It could take weeks or months before a decisive vote. However, council delegates may not want to risk an unpopular vote to approve Escalade as the next election cycle nears. The current Escalade legislation will expire in December 2018, a month before a newly elected council takes office.
For months, Escalade promoters have engaged in “sustained, intense lobbying.” But they have fallen several votes short of the 16 they need to approve Escalade’s legislation. Escalade’s demand that the Navajo Nation pay $65 million for the road, water, and electricity to service the remote development has been a sticking point for many of the delegates. Also, Escalade developers want the ability to make legal claims against the Navajo Nation, requiring a waiver of immunity from lawsuits and a two-thirds vote from the 24-member council to authorize.
The bill’s most recent failure to be brought to a vote before the full council marks another small victory in this long-running battle. The 2015 election of Russell Begaye as Navajo Nation president was perhaps a more significant setback for Escalade. Just days after his inauguration, Begaye promised to veto the project if approved. Whitmer said that the development partners had spent several million dollars to gain approval for Escalade before former President Ben Shelly’s term expired — an investment that didn’t pay off when Begaye took office.
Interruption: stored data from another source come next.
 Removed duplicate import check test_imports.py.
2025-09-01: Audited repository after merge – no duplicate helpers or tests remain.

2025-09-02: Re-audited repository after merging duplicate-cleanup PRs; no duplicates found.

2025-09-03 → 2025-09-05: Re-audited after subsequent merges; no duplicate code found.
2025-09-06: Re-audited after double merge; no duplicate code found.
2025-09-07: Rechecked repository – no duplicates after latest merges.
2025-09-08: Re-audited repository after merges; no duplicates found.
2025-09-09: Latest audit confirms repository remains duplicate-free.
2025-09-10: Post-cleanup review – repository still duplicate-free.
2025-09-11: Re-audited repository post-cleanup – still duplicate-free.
Shelly had served as a media spokesman for Escalade and employed several staff to promote the development while working from the president’s office. Nonetheless, after four years of advocacy, Shelly was the only elected official to endorse Escalade. Out of touch with his constituents, he finished seventh in the presidential primary election in 2014.
This time around, the Escalade partners have curried favor of six to eight council delegates who are being influenced by former president Hale and other influential power brokers. They convinced Council Delegate Bennett, who represents eastern Navajo chapters, to introduce and sponsor the pro-Escalade legislation. They now have the votes of several council delegates who represent constituents that live hundreds of miles away from where the development is being proposed.
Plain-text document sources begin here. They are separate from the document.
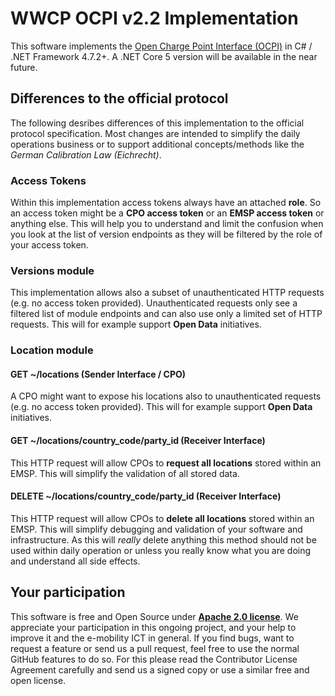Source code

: # WWCP OCPI v2.2 Implementation

This software implements the [Open Charge Point Interface (OCPI)](https://github.com/ocpi/ocpi)
in C# / .NET Framework 4.7.2+. A .NET Core 5 version will be available in the near future.

## Differences to the official protocol

The following desribes differences of this implementation to the official protocol
specification. Most changes are intended to simplify the daily operations business
or to support additional concepts/methods like the *German Calibration Law (Eichrecht)*.

### Access Tokens

Within this implementation access tokens always have an attached **role**. So an access
token might be a **CPO access token** or an **EMSP access token** or anything else. This
will help you to understand and limit the confusion when you look at the list of version
endpoints as they will be filtered by the role of your access token.

### Versions module

This implementation allows also a subset of unauthenticated HTTP requests (e.g. no access
token provided). Unauthenticated requests only see a filtered list of module endpoints
and can also use only a limited set of HTTP requests. This will for example support
**Open Data** initiatives.


### Location module

#### GET ~/locations (Sender Interface / CPO)

A CPO might want to expose his locations also to unauthenticated requests
(e.g. no access token provided). This will for example support **Open Data** initiatives.

#### GET ~/locations/country_code/party_id (Receiver Interface)

This HTTP request will allow CPOs to **request all locations** stored within an EMSP.
This will simplify the validation of all stored data.

#### DELETE ~/locations/country_code/party_id (Receiver Interface)

This HTTP request will allow CPOs to **delete all locations** stored within an EMSP.
This will simplify debugging and validation of your software and infrastructure. As
this will *really* delete anything this method should not be used within daily operation
or unless you really know what you are doing and understand all side effects.


## Your participation

This software is free and Open Source under [**Apache 2.0 license**](LICENSE).
We appreciate your participation in this ongoing project, and your help to
improve it and the e-mobility ICT in general. If you find bugs, want to request
a feature or send us a pull request, feel free to use the normal GitHub
features to do so. For this please read the Contributor License Agreement
carefully and send us a signed copy or use a similar free and open license.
Earlier this year, Save the Confluence members convinced Bennett’s home chapter of Fort Defiance — and the three other chapters he represents — to pass resolutions against Escalade. Sixteen other chapters and the Western Navajo Agency, which represents 18 chapters, including Bodaway-Gap where Escalade is proposed, have also passed resolutions opposing Escalade.
Save the Confluence member Rita Bilagody’s recent letter to the Navajo Times spelled out the group’s proactive strategy:
Because of Bennett’s aggressive stance towards the grassroots Diné of Bodaway-Gap who oppose the Escalade, we are left no choice but to go to the people to hear our voice. The solution we arrived at was to go before each chapter of the nation and present a resolution asking for support in opposing the Escalade. By being able to avail ourselves of this step, we are acknowledging that this is truly the VOICE of the people.
On April 12, during the week leading up to the spring session of the Navajo Council, Save the Confluence took the issue to the airwaves, broadcasting a live two-hour forum on the popular radio station KTNN, The Voice of the Navajo Nation. As they have done before, respected elders from the area that Escalade would desecrate spoke mostly in Navajo about why they oppose the development.
The voices of traditional sheepherders and Save the Confluence families opposed to Escalade were also amplified when the Arizona Republic published a two-part feature article on two consecutive front pages of the paper.
Vietnam veteran Clyde Wilson, who has a place about three miles from where Escalade is proposed, consented to a rare interview for the piece. His on-point synopsis:
We live here. This is our land. Now, they want to take it back.
While Escalade promoters are losing the battle for legislative approval, now is the time for all voices to weigh in by demanding that the pro-Escalade legislation be given an up or down vote. For too long, Escalade has divided communities and drained energy from ongoing efforts to strengthen regional economies through community-based strategies in partnership with traditional users, local businesses, chapters, and tribal agencies.
Since 2012, the Grand Canyon Trust has stood behind Save the Confluence in their now epic stand against Escalade, and for alternative economic development.